Wednesday, 23 November 2011


If this blog is about anything real, then it ought not to duck out just because difficult things are happening. If (sounding hypothetical, but not being) an elderly relative is very ill, and they give you information at the hospital about their chances of survival, it may be expressed as, 'He has a 30% chance'. And this was said, and I duly sent this information off to various relatives, to put them in the picture. My mobile is a simple one, with a standard list of symbols on a top row display of the ones you need most - &, (, ), @, things like that. But then all of a sudden, I needed a different one so had to go to the 'show more symbols' display, and up came the bigger list and I pressed '%' to add to '30'. And now my mobile thinks that I really want to be using this % quite a lot, and so it has it at the ready for me on the top row all the time. Technology that thinks with me; it almost feels as though it is being sympathetic. It's probably not a bad thing to have some odd little personal reminder of mortality.

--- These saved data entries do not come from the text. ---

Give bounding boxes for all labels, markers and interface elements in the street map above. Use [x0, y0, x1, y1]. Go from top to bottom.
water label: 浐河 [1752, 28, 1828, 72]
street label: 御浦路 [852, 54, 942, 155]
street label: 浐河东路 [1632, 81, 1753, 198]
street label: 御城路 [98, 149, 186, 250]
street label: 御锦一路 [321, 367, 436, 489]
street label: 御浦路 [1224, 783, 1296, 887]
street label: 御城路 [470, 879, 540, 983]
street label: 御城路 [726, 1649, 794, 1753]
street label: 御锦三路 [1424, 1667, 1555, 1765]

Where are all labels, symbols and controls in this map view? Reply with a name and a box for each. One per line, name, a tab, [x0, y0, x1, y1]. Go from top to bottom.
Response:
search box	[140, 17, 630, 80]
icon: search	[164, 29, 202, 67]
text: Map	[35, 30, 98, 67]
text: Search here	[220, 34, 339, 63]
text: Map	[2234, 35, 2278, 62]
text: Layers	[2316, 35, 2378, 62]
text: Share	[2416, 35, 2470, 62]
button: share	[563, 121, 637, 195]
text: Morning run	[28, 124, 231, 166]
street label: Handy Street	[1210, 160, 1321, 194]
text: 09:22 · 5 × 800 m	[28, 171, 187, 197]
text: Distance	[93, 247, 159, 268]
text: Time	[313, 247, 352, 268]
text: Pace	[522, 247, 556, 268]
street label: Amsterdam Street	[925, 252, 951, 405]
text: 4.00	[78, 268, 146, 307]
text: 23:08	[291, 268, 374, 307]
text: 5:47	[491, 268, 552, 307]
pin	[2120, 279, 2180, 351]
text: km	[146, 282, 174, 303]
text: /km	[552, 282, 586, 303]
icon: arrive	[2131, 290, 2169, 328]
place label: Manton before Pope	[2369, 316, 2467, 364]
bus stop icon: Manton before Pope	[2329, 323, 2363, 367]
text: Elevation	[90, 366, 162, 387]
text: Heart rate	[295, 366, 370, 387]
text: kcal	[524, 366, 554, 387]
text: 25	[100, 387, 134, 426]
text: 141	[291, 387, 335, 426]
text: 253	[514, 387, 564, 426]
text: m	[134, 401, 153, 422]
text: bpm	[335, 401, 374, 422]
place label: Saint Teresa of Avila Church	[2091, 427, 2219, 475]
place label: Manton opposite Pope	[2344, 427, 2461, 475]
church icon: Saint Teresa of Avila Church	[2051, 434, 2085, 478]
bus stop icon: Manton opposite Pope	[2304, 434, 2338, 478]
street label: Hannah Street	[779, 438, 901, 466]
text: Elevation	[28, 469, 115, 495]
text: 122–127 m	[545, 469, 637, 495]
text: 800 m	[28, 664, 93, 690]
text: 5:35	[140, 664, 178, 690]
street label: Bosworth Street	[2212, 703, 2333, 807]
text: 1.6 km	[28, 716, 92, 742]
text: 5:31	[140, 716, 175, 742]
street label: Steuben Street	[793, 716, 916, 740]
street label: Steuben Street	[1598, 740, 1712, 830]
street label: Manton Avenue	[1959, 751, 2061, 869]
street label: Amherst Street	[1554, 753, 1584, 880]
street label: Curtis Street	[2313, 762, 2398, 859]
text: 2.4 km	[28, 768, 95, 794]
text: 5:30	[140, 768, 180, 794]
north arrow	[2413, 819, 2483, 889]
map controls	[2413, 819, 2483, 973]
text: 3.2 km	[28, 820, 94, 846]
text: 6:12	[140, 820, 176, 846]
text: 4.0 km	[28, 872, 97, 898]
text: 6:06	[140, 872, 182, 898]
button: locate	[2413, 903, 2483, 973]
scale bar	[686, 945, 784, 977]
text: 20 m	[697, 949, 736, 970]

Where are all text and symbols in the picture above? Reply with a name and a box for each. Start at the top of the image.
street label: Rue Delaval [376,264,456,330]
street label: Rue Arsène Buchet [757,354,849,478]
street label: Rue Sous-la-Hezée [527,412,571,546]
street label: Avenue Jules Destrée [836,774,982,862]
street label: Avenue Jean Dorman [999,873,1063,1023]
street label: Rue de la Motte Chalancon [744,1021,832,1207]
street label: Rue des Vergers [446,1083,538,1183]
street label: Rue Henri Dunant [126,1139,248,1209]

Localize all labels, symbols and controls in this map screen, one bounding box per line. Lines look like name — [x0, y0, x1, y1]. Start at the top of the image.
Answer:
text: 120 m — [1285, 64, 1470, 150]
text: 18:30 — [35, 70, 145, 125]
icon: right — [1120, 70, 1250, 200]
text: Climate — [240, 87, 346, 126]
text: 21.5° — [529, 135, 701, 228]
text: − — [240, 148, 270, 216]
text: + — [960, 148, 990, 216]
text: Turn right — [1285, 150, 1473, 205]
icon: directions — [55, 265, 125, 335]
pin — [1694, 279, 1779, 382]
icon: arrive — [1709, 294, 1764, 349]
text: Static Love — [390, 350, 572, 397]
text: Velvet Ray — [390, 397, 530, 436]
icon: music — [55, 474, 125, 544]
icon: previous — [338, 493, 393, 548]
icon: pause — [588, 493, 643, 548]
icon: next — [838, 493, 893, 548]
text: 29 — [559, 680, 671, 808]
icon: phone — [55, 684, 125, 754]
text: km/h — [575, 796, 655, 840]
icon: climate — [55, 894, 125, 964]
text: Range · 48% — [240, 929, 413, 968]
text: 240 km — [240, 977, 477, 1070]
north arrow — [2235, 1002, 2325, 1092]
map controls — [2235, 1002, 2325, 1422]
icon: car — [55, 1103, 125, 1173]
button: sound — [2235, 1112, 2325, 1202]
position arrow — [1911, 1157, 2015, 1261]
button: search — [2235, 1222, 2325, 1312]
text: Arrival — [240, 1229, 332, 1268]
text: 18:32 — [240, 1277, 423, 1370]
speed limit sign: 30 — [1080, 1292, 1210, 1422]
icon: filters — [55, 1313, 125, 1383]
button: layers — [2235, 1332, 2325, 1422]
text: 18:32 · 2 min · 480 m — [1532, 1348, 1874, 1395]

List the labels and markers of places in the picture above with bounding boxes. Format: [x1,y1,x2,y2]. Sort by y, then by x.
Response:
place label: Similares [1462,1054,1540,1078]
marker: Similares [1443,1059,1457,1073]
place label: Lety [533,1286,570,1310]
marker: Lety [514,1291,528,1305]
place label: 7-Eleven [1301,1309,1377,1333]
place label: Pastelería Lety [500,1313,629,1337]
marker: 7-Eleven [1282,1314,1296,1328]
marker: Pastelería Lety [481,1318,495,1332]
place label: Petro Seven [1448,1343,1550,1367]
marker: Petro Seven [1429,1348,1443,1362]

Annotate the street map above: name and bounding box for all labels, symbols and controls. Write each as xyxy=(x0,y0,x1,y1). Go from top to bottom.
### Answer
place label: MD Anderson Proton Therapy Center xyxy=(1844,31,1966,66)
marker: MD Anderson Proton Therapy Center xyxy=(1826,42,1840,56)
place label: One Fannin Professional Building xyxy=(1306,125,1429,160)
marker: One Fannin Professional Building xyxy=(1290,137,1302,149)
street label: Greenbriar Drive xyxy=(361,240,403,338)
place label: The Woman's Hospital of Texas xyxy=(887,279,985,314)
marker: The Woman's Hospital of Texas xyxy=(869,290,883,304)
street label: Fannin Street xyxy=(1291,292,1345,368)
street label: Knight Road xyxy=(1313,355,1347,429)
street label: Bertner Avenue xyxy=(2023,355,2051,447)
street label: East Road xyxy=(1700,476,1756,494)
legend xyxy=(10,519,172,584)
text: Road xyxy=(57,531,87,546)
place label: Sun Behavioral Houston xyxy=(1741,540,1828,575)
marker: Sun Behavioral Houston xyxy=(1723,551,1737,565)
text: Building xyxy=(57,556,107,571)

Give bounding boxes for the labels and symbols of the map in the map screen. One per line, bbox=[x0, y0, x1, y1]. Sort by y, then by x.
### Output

The path of a text message
But going off at a tangent because of thinking about text messages, a few days ago I was thinking how I'm one of the people in the world who doesn't really understand how many things work. Only today, I almost texted t'owd man to ask how to open the washing machine door. I was thinking about how text messages travel, and do they go flying through everyone's living rooms, all of them, each and every text (and all of a sudden I could see a lot of wavy lines)? I imagined that they must be like in that William Blake picture, sort of going up one prong of the dividers when you click 'send', and then back down the other prong to whoever clicks 'read'. So clever. Years ago, this new kind of washing powder came out, it was that bio-stuff, biological that's the word, and the advert for it - it would be totally unacceptable now, of course - had this bloke demonstrating its superior powers, and his wife standing by with dropped jaw asking, 'Is it a kind of bleach, Bob?' I think I am that woman, and now I'm not too bothered by it. In fact, it's a kind of liberation.

Oooh, it's late; time for me to go to bed with a picture book.